こたつむり

マルコヴィッチの穴のこたつむりのレビュー・感想・評価

マルコヴィッチの穴(1999年製作の映画)
4.0
★ この穴は深く、底が見えないほどに深く

ジョン・マルコヴィッチと言えば『仮面の男』…くらいの認識で鑑賞したのが10年以上前。完全に内容を忘れた状態で再鑑賞しました。

うわぁ。
これは…コメディじゃないですよね…。
確かに序盤は笑える部分もありますが、進むにつれて胸が痛くなるばかり。これは自分を見つめ直す物語でした。

だから、世間で賛否両論なのも当然の話。
シュールなタイトルの『マルコヴィッチの穴』から受ける印象と異なりますからね。昔の僕もそうだったのでしょう。だから、憶えていないのです。

でも、今の視点で捉えると。
若かりし頃に、闇の中を手探りで歩いていたことを思い出して…とても切なくなりました。確かに自分を定義するために“他人の物差し”を必要とした頃もありました。だから、主人公たちの気持ちが痛いほどに分かるのです。
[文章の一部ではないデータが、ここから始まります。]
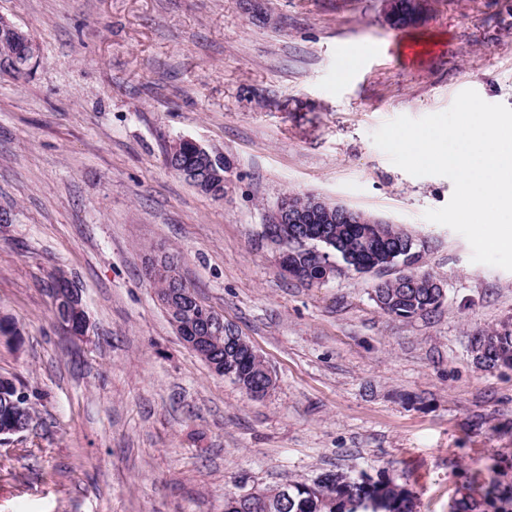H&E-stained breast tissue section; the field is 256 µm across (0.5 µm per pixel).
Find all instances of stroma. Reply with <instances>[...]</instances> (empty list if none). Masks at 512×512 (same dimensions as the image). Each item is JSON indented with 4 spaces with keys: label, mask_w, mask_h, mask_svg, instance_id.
Wrapping results in <instances>:
<instances>
[{
    "label": "stroma",
    "mask_w": 512,
    "mask_h": 512,
    "mask_svg": "<svg viewBox=\"0 0 512 512\" xmlns=\"http://www.w3.org/2000/svg\"><path fill=\"white\" fill-rule=\"evenodd\" d=\"M40 47L0 75V374L33 392L30 429L0 444V512H224L254 485L330 472L393 478L414 512L484 503L512 482V368L470 341L512 326V271L472 262L423 214L450 200L372 141L466 89L512 107V0H430L392 24L385 0H0ZM188 137L224 154V198L164 160ZM313 194L413 234L446 298L385 314L376 275L320 286L282 272L264 224ZM179 251L181 279L264 357L256 399L180 341L145 277ZM80 288L89 333L65 336L51 275Z\"/></svg>",
    "instance_id": "obj_1"
}]
</instances>
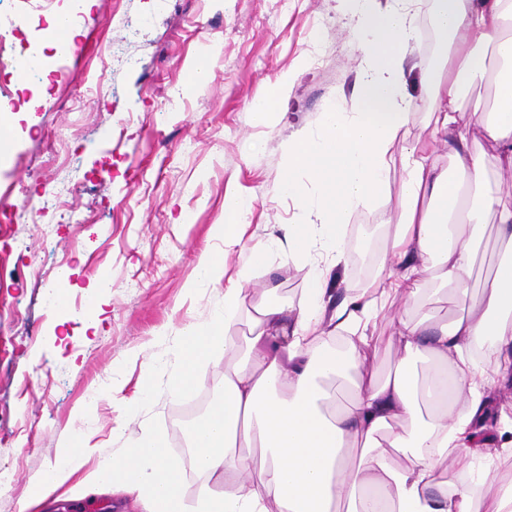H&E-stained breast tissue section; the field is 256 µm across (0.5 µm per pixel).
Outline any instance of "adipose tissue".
<instances>
[{"label": "adipose tissue", "instance_id": "1", "mask_svg": "<svg viewBox=\"0 0 512 512\" xmlns=\"http://www.w3.org/2000/svg\"><path fill=\"white\" fill-rule=\"evenodd\" d=\"M374 2L342 0L362 51L350 108L327 105L284 147L289 173L278 189L301 204L300 222L284 240L253 244L236 283L225 287L223 309L180 335L173 395L189 394L199 367L224 353L217 374L224 398L187 439L192 465L222 475L223 492L203 493L187 509L181 467L151 429L97 464L96 482L138 494L145 512H512V476L498 468L512 458V418H502L495 440L480 437L493 382H512V0H433V26L448 44L432 79L429 136L447 144L449 171L406 141L413 105L406 74L428 64L417 49L418 0H390L382 10ZM491 54L500 69L489 70ZM488 74L496 107L480 125L503 183L493 194L484 191L485 167L460 120L464 88ZM396 148L404 178L378 282L409 306L446 294L468 312L448 322L399 319L391 338L398 366L377 379L360 361L379 311L373 291H350L336 303L329 279L345 259L343 228L388 185ZM473 193L481 204H470ZM489 226L502 258L474 297L476 250ZM282 247L307 266L308 286L298 304L262 305L238 346L228 330L246 298L243 285ZM355 447L352 463L346 452ZM391 448L405 465L390 461ZM87 460L84 432L71 428L58 465L19 512H43Z\"/></svg>", "mask_w": 512, "mask_h": 512}]
</instances>
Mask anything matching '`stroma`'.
<instances>
[{
  "instance_id": "stroma-1",
  "label": "stroma",
  "mask_w": 512,
  "mask_h": 512,
  "mask_svg": "<svg viewBox=\"0 0 512 512\" xmlns=\"http://www.w3.org/2000/svg\"><path fill=\"white\" fill-rule=\"evenodd\" d=\"M43 0H0V17L27 14L20 30L0 27L12 44L0 59V83L14 101L0 161V197L41 205L38 220L0 223V512H18L35 483L56 466L74 415L86 410L87 445L96 456L119 455L144 428L162 430L171 457L184 462V494L194 501L203 483L220 488L187 464L181 399L169 391L179 369L180 329L224 306L223 286L195 283L200 252L222 258L235 277L257 241L283 237L299 213L278 190L282 146L313 125L327 103L350 106L361 51L354 22L338 0H97L83 11L66 59L65 86L34 85L22 64L41 38ZM206 64L205 83L195 81ZM415 70L408 91L415 115L409 142L426 144L438 166L448 149L430 143L427 90L438 68ZM297 79L267 125L252 123L250 106L289 71ZM402 180L392 160L385 205L356 214L346 237V263L332 280L334 300L347 289L373 287L384 240L396 222ZM250 199L240 244L225 249L214 227L224 198ZM69 263V308H84L98 277L112 286L83 319L45 308L47 281L36 269ZM306 266L287 252L272 254L245 286L246 304L234 331L246 342L254 308L270 299L298 302ZM405 301L386 299L365 350L369 372L398 364L390 344ZM152 398L133 399L141 381ZM123 382L121 399L108 388ZM91 500L101 512H143L140 501L111 488L72 480L51 496L47 512Z\"/></svg>"
}]
</instances>
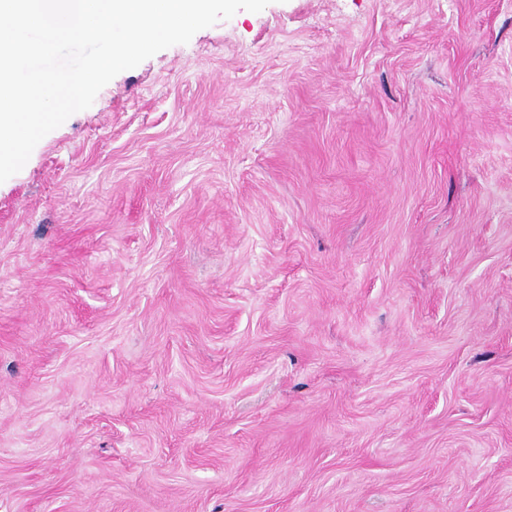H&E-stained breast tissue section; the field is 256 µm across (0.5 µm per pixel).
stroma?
I'll return each instance as SVG.
<instances>
[{"instance_id": "stroma-1", "label": "stroma", "mask_w": 512, "mask_h": 512, "mask_svg": "<svg viewBox=\"0 0 512 512\" xmlns=\"http://www.w3.org/2000/svg\"><path fill=\"white\" fill-rule=\"evenodd\" d=\"M0 512H512V0H272L47 134Z\"/></svg>"}]
</instances>
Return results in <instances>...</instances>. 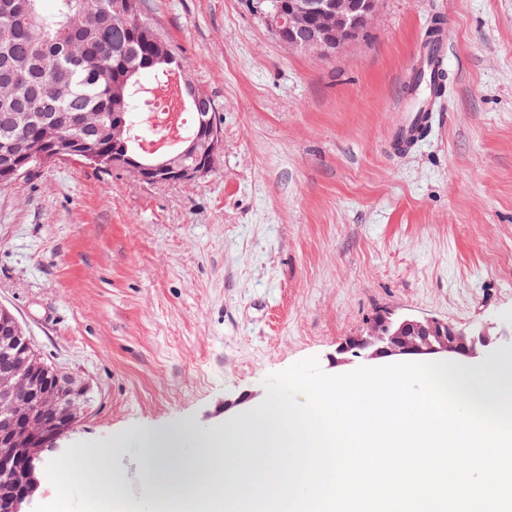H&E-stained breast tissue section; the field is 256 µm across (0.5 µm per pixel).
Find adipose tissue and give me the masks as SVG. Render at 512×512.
<instances>
[{
	"label": "adipose tissue",
	"mask_w": 512,
	"mask_h": 512,
	"mask_svg": "<svg viewBox=\"0 0 512 512\" xmlns=\"http://www.w3.org/2000/svg\"><path fill=\"white\" fill-rule=\"evenodd\" d=\"M267 434L266 423L251 416L229 421L218 437L142 436L143 467L159 512L173 504L181 512H203L202 494L210 485L223 487L225 500H234L238 490L247 488L252 471L259 469Z\"/></svg>",
	"instance_id": "adipose-tissue-1"
}]
</instances>
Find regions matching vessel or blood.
Instances as JSON below:
<instances>
[{
    "label": "vessel or blood",
    "instance_id": "1",
    "mask_svg": "<svg viewBox=\"0 0 512 512\" xmlns=\"http://www.w3.org/2000/svg\"><path fill=\"white\" fill-rule=\"evenodd\" d=\"M448 59V43L444 33H436L431 45L419 46L405 81L408 95L400 103L397 120L392 128L390 144L394 151L413 149L432 130L439 110L440 95L421 78L422 71L444 72Z\"/></svg>",
    "mask_w": 512,
    "mask_h": 512
}]
</instances>
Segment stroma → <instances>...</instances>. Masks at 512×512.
Wrapping results in <instances>:
<instances>
[{
  "mask_svg": "<svg viewBox=\"0 0 512 512\" xmlns=\"http://www.w3.org/2000/svg\"><path fill=\"white\" fill-rule=\"evenodd\" d=\"M144 15L223 117L207 176L144 184L56 161L0 186V304L89 404L42 470L66 512L149 499L137 436L217 432L265 378L332 357L383 310L512 326V0H382L365 36L289 49L246 0H145ZM443 18L439 122L388 133L404 76ZM112 451V489L86 472Z\"/></svg>",
  "mask_w": 512,
  "mask_h": 512,
  "instance_id": "obj_1",
  "label": "stroma"
}]
</instances>
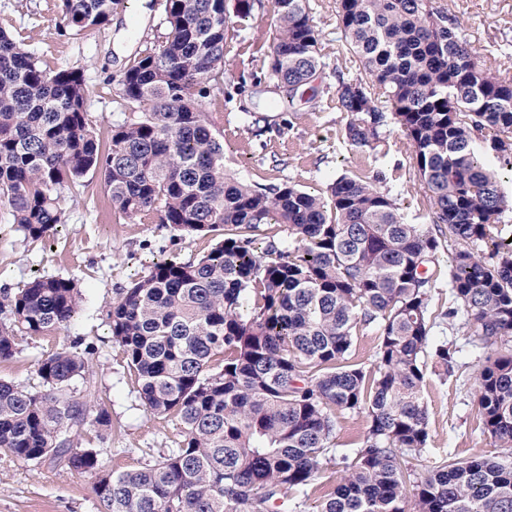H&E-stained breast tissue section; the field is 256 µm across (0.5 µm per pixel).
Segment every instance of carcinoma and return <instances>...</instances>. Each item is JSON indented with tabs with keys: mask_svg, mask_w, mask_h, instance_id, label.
<instances>
[{
	"mask_svg": "<svg viewBox=\"0 0 512 512\" xmlns=\"http://www.w3.org/2000/svg\"><path fill=\"white\" fill-rule=\"evenodd\" d=\"M123 6L59 0L60 26L90 36ZM165 14L164 41L118 81L114 102L131 116L105 142L83 71L42 65L0 29V206L24 238L47 241L63 224V192L92 173L123 217L218 237L199 258L154 262L104 319L141 404L176 419L184 438L151 465L107 469L75 438L87 425L111 436V403L68 393L86 359L65 348L38 359L37 388L0 378V456L91 478L100 512H304L310 500V512H512V460L409 462L429 438L423 357L444 375L454 364L431 336L442 237L460 248L449 280L457 307L441 317L463 311L490 350L478 416L498 447L512 448V241L487 259L468 249L496 238L512 204L479 146L490 141L512 169V81L479 63L433 0H336L342 46L361 69L336 90L351 116L347 139L373 147L388 118L403 129L431 205V224H411L357 176L338 177L324 197L227 174L220 113L201 104L224 93L233 22L224 0H166ZM271 20L269 75L290 101L316 92L323 62L309 0H272ZM268 224L286 226L292 247H258ZM82 296L62 276L0 289V360L19 333L68 327ZM371 325L380 344L368 372L350 355ZM339 413L367 418L352 458L336 456ZM336 458L339 482L316 483Z\"/></svg>",
	"mask_w": 512,
	"mask_h": 512,
	"instance_id": "carcinoma-1",
	"label": "carcinoma"
}]
</instances>
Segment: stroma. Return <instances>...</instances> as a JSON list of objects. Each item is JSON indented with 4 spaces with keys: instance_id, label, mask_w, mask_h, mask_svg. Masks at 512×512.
Here are the masks:
<instances>
[{
    "instance_id": "stroma-1",
    "label": "stroma",
    "mask_w": 512,
    "mask_h": 512,
    "mask_svg": "<svg viewBox=\"0 0 512 512\" xmlns=\"http://www.w3.org/2000/svg\"><path fill=\"white\" fill-rule=\"evenodd\" d=\"M438 9L458 23L469 49L481 64L512 79V0H435ZM324 66L310 90H299L292 106L272 109L282 92L269 76L271 0H255L248 18L235 22V34L224 56L225 77L241 85L232 100L204 101L209 112L224 115V167L239 180L260 188L285 183L306 191L326 192L343 175L373 178L384 172L379 188L396 201L414 224L429 221V205L416 177L411 147L394 122L379 130L370 148L351 146L350 121L336 98L338 78L359 71L340 50L335 0H310ZM59 0H0V27L38 60L53 66L83 69L89 95L87 110L100 136L128 118L113 103V78L166 33L163 0H127L110 23L84 39L58 29ZM64 222L47 242L24 239L15 231L10 212L0 207V288H19L33 274L73 277L83 288L79 317L68 329L41 338L19 335L15 354L0 361V377L27 387L38 386L37 361L46 353L70 346L75 338L93 346L86 370L100 394L112 404V440L104 443L96 428L85 427L81 446L99 449L107 469L125 471L157 461L182 435L178 422L147 412L136 397L135 383L120 347L113 343L103 316L120 288L145 275L165 256H202L212 236H175L157 223H132L115 215L100 177L88 188L65 193ZM463 318L439 320L435 341L447 342L456 361L453 375L427 369L423 395L429 410L425 459L463 461L474 455L508 457L496 447L479 421L476 378L485 353L473 345ZM0 512H97L93 482L61 468H33L0 457Z\"/></svg>"
}]
</instances>
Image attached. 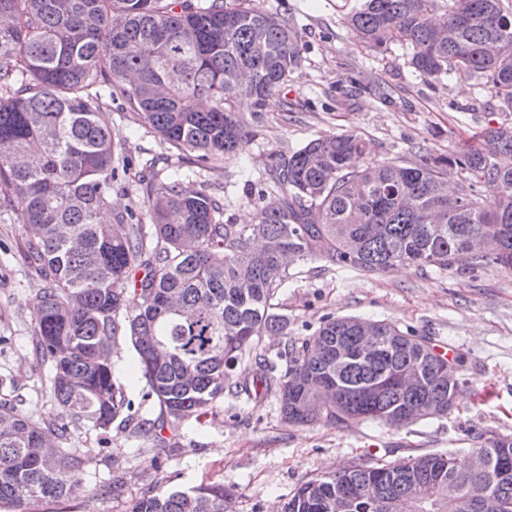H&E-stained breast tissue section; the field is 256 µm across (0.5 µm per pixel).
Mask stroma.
<instances>
[{
	"label": "stroma",
	"mask_w": 512,
	"mask_h": 512,
	"mask_svg": "<svg viewBox=\"0 0 512 512\" xmlns=\"http://www.w3.org/2000/svg\"><path fill=\"white\" fill-rule=\"evenodd\" d=\"M256 3L296 28L301 63L263 112H254L247 98L235 100V111L253 118L236 158L200 174L183 169L190 182L223 199L224 214L235 223H254L255 198L269 183L273 158L288 157L319 135L352 131L365 138L372 150L357 160L362 168L445 154L487 125L512 124V111L498 110L478 81L454 72H417L411 46L393 44L377 53L358 45L344 19L359 0ZM101 110L115 142L134 159L125 189L112 192L115 208H143L138 175L166 147L122 99L104 100ZM24 241L14 211L0 207V379L12 384L8 391L0 387V396L9 392L21 398L23 409L48 411L50 374L32 346L40 281L26 262ZM290 272L275 298L287 332L260 337L255 355L278 361L288 338L312 334L329 315L391 321L461 358L465 389L448 415L399 429L378 422L292 426L273 397L228 390L207 417L183 419L160 439L116 421L103 445L90 427L75 428L69 445L81 449L84 465L73 490L60 502L30 504V512H126L130 499L155 484L187 489L212 482L231 493L228 512H281L305 480L360 459L384 458L389 448L398 458L453 452L464 459L478 447L479 433L512 436V272L399 267L367 274L323 260L298 263ZM136 359L131 344L120 342L113 376L140 415L153 418L159 408L142 399L146 387ZM115 471L125 478L126 499L94 496L95 485Z\"/></svg>",
	"instance_id": "35a3bbf8"
}]
</instances>
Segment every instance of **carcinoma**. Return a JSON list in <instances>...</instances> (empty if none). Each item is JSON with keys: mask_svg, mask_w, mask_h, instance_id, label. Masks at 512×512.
Instances as JSON below:
<instances>
[{"mask_svg": "<svg viewBox=\"0 0 512 512\" xmlns=\"http://www.w3.org/2000/svg\"><path fill=\"white\" fill-rule=\"evenodd\" d=\"M364 0L346 18L362 46L412 45L424 76L456 72L484 81L512 109V4L507 0ZM0 204L27 230L28 264L41 282L33 315L34 351L50 366L54 409L21 408L0 398V506L61 500L81 472L82 452L67 448L72 429L105 434L132 410L112 374V351L128 340L146 382L143 401L159 406L136 430L157 435L207 414L234 385L247 397H276L290 424L402 426L405 413L432 404L448 414L464 386L448 381L459 365L429 338L370 321L377 350L361 352L351 316H328L309 336L291 339L282 369L264 358L236 372L259 337L286 319L274 299L289 262L324 259L368 273L400 265L422 271H512V125L489 126L476 143L409 164L353 167L367 143L344 132L310 140L272 165L277 199L256 223L224 219V203L177 175L157 179L161 155L144 166L147 210L112 212V190L131 160L114 142L100 107L121 98L173 155L202 170L239 154L249 131L232 109L239 96L262 109L301 60L288 21L235 0H0ZM461 175L462 193L448 180ZM492 184L490 198L480 189ZM150 224H145V221ZM492 235L494 254L468 255L473 238ZM416 369L412 391L400 376ZM488 467L461 468L445 454L355 462L352 469L301 483L283 512H334L336 494L353 512L400 500L413 487L438 509L472 512L448 486L478 481L512 500V437L480 435ZM96 496L119 499L110 478ZM222 484L154 486L127 512H224Z\"/></svg>", "mask_w": 512, "mask_h": 512, "instance_id": "obj_1", "label": "carcinoma"}]
</instances>
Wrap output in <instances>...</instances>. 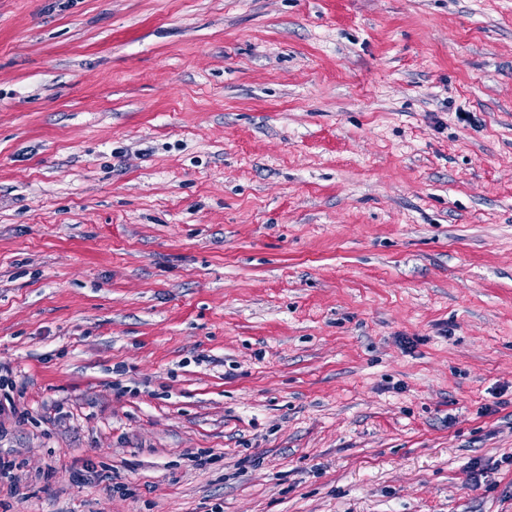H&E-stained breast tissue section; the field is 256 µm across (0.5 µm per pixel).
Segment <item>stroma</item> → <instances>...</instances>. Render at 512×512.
Here are the masks:
<instances>
[{
  "label": "stroma",
  "mask_w": 512,
  "mask_h": 512,
  "mask_svg": "<svg viewBox=\"0 0 512 512\" xmlns=\"http://www.w3.org/2000/svg\"><path fill=\"white\" fill-rule=\"evenodd\" d=\"M0 362L10 512H512V0H0Z\"/></svg>",
  "instance_id": "35a3bbf8"
}]
</instances>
これはまさしく喜劇と悲劇のミックスジュース。脚本を執筆したチャーリー・カウフマンの独特の視点が冴え渡る逸品です。

また、その素晴らしい脚本を上手く落とし込んだスパイク・ジョーンズ監督も見事な限り。初監督とは思えない手腕でした。

特にジョン・キューザックの負け犬感も然ることながら“キラキラしていない”キャメロン・ディアスの配置は、最高のファインプレーだったと思います。

まあ、そんなわけで。
タイトルや雰囲気に騙されないでほしい作品。
確かに人を選ぶとは思いますが、着目すべきは“言葉”。自分の言葉が相手に伝わる…そんな喜びを噛み締めることが出来る人にはオススメです。

そして、鑑賞した後に“青い鳥”を探すのならば。是非とも自分の奥のほうに目を向けてください。深い深い穴の中に眠っているかもしれませんからね。